*Study text*
# # # #

Skip to article frontmatterSkip to article content

Visualizing Data

The Ohio State University Libraries

This lesson introduces the three of the most popular Python libraries for data visualization—Pandas, Plotly, and Seaborn—each offering unique capabilities for analyzing and presenting data. You will gain hands-on experience comparing these tools while developing skills to create insightful visualizations like bar charts, line charts, and scatterplots.

Data skills | concepts

  • Pandas
  • Plotly
  • Seaborn

Learning objectives

  1. Compare and contrast Pandas, Plotly, and Seaborn for visualizing data in Python.
  2. Formulate a data-driven question and outline the steps needed to filter, aggregate, and visualize data effectively.
  3. Create and customize bar charts to compare categorical data.
  4. Illustrate trends and patterns over time using line charts.
  5. Explore relationships between two variables through scatterplots.

# # # #

*Provided material*
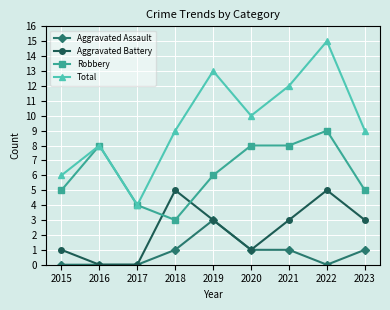

How many times do Robbery and Aggravated Battery cross each other?

2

# # # #

*Work task 1*
Please transcribe the data visualization lesson from "This lesson introduces" down to "charts, and scatterplots.".
*Work task 2*
Answer these questions from the data visualization lesson, one line each:
(a) Which institution is named beneath the lesson title?
(b) Which chart type is used to compare categorical data?
(c) What do the scatterplots explore?
*Work task 3*
Decide whether each statement agrees with the data visualization lesson. Answer yes or no, and quote the words of the lesson that decide it.
(a) The lesson introduces four Python libraries.
(b) Line charts are used to show trends and patterns over time.
(c) One objective is to formulate a data-driven question.

*Answer area 1*
This lesson introduces the three of the most popular Python libraries for data visualization—Pandas, Plotly, and Seaborn—each offering unique capabilities for analyzing and presenting data. You will gain hands-on experience comparing these tools while developing skills to create insightful visualizations like bar charts, line charts, and scatterplots.

*Answer area 2*
(a) The Ohio State University Libraries
(b) Bar charts
(c) Relationships between two variables

*Answer area 3*
(a) No: "introduces the three of the most popular Python libraries for data visualization"
(b) Yes: "Illustrate trends and patterns over time using line charts."
(c) Yes: "Formulate a data-driven question and outline the steps needed to filter, aggregate, and visualize data effectively."